Social media plays a big part in the film. It’s no secret that today’s teens are obsessed with it, and it’s summed up in a brilliant montage of Instagram and BuzzFeed images (set to Enya’s “Orinoco Flow”). It’s not seen as a criticism or a harsh judgment about how teens need to relate (sometimes, it’s used to help them relate by arranging to meet people in person)—it’s just seen as how today’s teens view the world. (And boy, don’t I feel old—apparently, according to an interview, actress Elsie Fisher argued to writer/director Bo Burnham, who’s 27, that teens don’t use Facebook…a social media outlet I use heavily.) And Kayla uses her YouTube videos to help express herself, because she can’t do it any other way. A biting piece of social commentary if ever I saw one is that teens contain two different personas—one for social media, the other for the real world. (Speaking of Kayla’s videos, there’s a brilliant piece of editing that incorporates them to help set up certain scenarios in the film.)

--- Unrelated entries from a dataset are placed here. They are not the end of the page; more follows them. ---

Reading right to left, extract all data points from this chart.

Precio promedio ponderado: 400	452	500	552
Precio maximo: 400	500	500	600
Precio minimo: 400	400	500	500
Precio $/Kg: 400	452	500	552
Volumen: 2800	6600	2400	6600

At first, I was ready to criticize Josh Hamilton’s portrayal of Kayla’s supportive father, who seems too nice and perfect and always ready to be there for his daughter in her time of need. But the more I thought about it, the more I realized it actually makes sense—this man represents the parents that try to reach out to help their children in these times, even though they don’t want their help (or don’t want to admit it, at least), just as Kayla wants to ignore his parental advice until she feels like she’s at her lowest point. If he’s a little “perfect,” let it be—we don’t know what he’s going through in trying to connect with her anyway, so he may actually be hiding something we don’t get to see. Why criticize that?

“Eighth Grade” is a simple, effective indie film about how the little things feel even bigger, especially for a young teen. There’s no flowing narrative and no “big” moments for our protagonist. It’s just a modern-day slice-of-life about an eighth-grade girl going through the last week of school. That’s all it needed to be. What was the point of it all? It’s summed up in an unforgettable closing monologue in one of Kayla’s videos about how if we can survive this particular part of our lives, we can probably survive other particular points in the future as well. “Eighth Grade” doesn’t have a conclusion in which everything is woven together like a neatly-sewn quilt—it simply stops at a point in which we feel nothing but the best for this shy girl we’ve gotten to know for a solid hour-and-a-half, because hardly anyone else would.